Missing Record of Proceedings; its implications in court trials
The fundamental pillar in Justice delivery and effective ruling on matters at the courts (whether criminal or civil) is the access and availability of records.
These records as evidence cannot be ignored anyway in trial at the law court. It is therefore important to unravel whether missing records of proceedings have serious implications on judgment or not.
In the Supreme Court case of Jones Bonuah @ Eric Annor Blay v The Republic, (Criminal Appeal No. J3/1/2015 dated July 9, 2015), the appellant appealed against (a) his conviction for robbery and (b) the decision of the Court of Appeal dismissing his appeal before them on grounds, among others that, the record of appeal from the trial High Court produced by the said court’s Registrar was incomplete.

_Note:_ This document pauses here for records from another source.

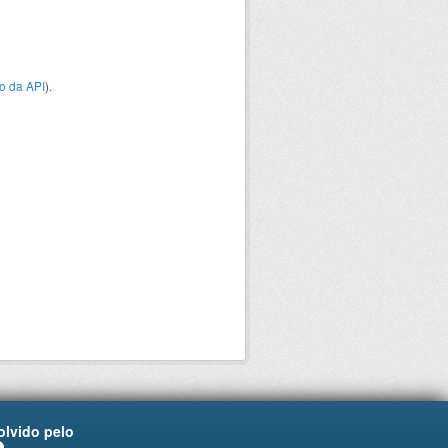
o da API
).
lvido pelo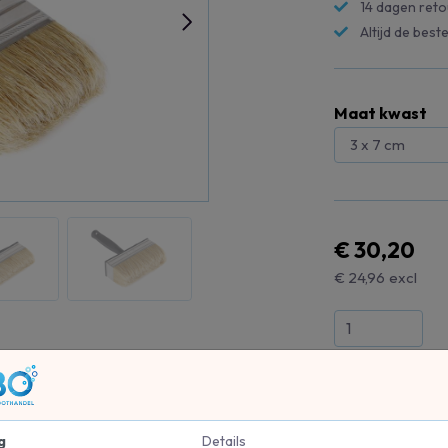
14 dagen reto
Altijd de beste
Maat kwast
€ 30,20
€ 24,96
excl
g
Details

According to the court’s Registrar, the record of proceeding could not be traced or found despite a diligent search at the court’s registry.

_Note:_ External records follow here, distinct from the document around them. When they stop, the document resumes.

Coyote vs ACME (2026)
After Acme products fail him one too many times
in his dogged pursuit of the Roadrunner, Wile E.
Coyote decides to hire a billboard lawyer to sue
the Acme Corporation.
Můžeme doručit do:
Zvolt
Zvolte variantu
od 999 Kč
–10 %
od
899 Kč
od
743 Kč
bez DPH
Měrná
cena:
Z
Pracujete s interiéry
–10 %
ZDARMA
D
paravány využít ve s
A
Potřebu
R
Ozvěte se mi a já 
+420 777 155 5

The Supreme Court stated as a standard rule, that the guaranteed constitutional right to a fair trial within a reasonable time under article 19 (1) of the 1992 Constitution includes an untrammelled access to the full record of the trial proceedings.
Thus, an appellant’s inability, through no fault of his, to fully access the trial records, for purposes of obtaining a merit-based determination of his appeal, is a clear violation of his constitutional right to fair hearing.

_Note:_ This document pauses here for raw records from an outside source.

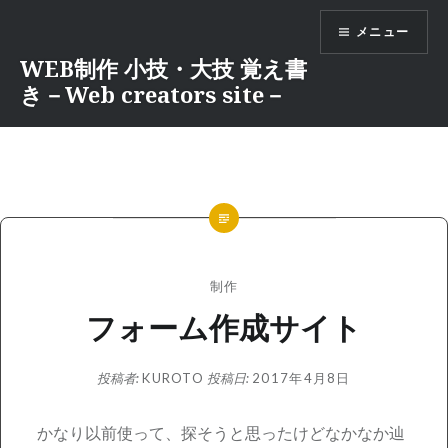
コ
メニュー
ン
テ
WEB制作 小技・大技 覚え書
ン
き－Web creators site－
ツ
へ
ス
キ
ッ
プ
制作
フォーム作成サイト
投稿者:
KUROTO
投稿日:
2017年4月8日
かなり以前使って、探そうと思ったけどなかなか辿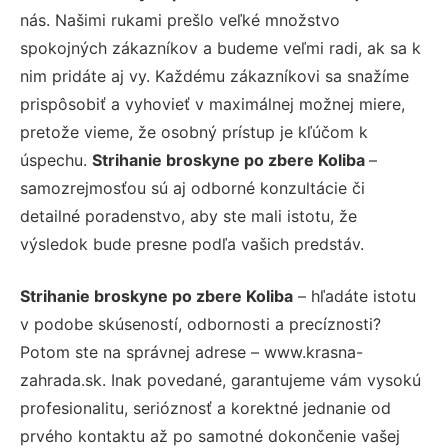
nás. Našimi rukami prešlo veľké množstvo
spokojných zákazníkov a budeme veľmi radi, ak sa k
nim pridáte aj vy. Každému zákazníkovi sa snažíme
prispôsobiť a vyhovieť v maximálnej možnej miere,
pretože vieme, že osobný prístup je kľúčom k
úspechu.
Strihanie broskyne po zbere Koliba
–
samozrejmosťou sú aj odborné konzultácie či
detailné poradenstvo, aby ste mali istotu, že
výsledok bude presne podľa vašich predstáv.
Strihanie broskyne po zbere Koliba
– hľadáte istotu
v podobe skúseností, odbornosti a precíznosti?
Potom ste na správnej adrese – www.krasna-
zahrada.sk. Inak povedané, garantujeme vám vysokú
profesionalitu, serióznosť a korektné jednanie od
prvého kontaktu až po samotné dokončenie vašej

The legal question before the apex court was this: in a criminal appeal against conviction or sentence, what judicial outcomes are open to an appellate court seized with an incomplete trial proceedings or records, on account of all or a significant segment of the trial records being lost or completely destroyed?
After considering the criminal jurisprudence of other jurisdictions in answer to the legal question posed, the Supreme Court held unanimously that an appellant is not automatically entitled to an acquittal upon the mere proof of lost or destroyed trial proceedings.
The court further laid down the guiding principles/criteria as follows:
(I) The veracity of the claim, the quantum or magnitude of the lost, missing or destroyed record and its relevance to the determination of the appeal in question is the first criterion to be considered by a court.
(II) Where it is proven that the missing record is material to the determination of the appeal, the next important task is for the court to determine the viability of a reconstruction of the lost record, subject however to other factors, for instance, whether the appellant was at fault for the incomplete record.
(III) Where reconstruction is neither feasible nor possible, the court should consider a re-trial, but subject to factors such as the availability of witnesses
(IV) In the event of the prosecution’s clear inability to secure witnesses, the ultimate order of conditional or unconditional discharge must inure to the benefit of an innocent appellant but must be used sparingly and only in exceptional cases.
Against this background, it is advisable that defence lawyers and the Prosecution, in the course of criminal trials, make efforts to apply for certified copies of proceedings while trials are still ongoing.
Since lost or missing records do not lead to automatic acquittals, keeping records of proceedings will inure to the benefit of those we represent as appeals should properly be decided on their merits.
This practice should be considered as an important aspect of good legal representation and practice.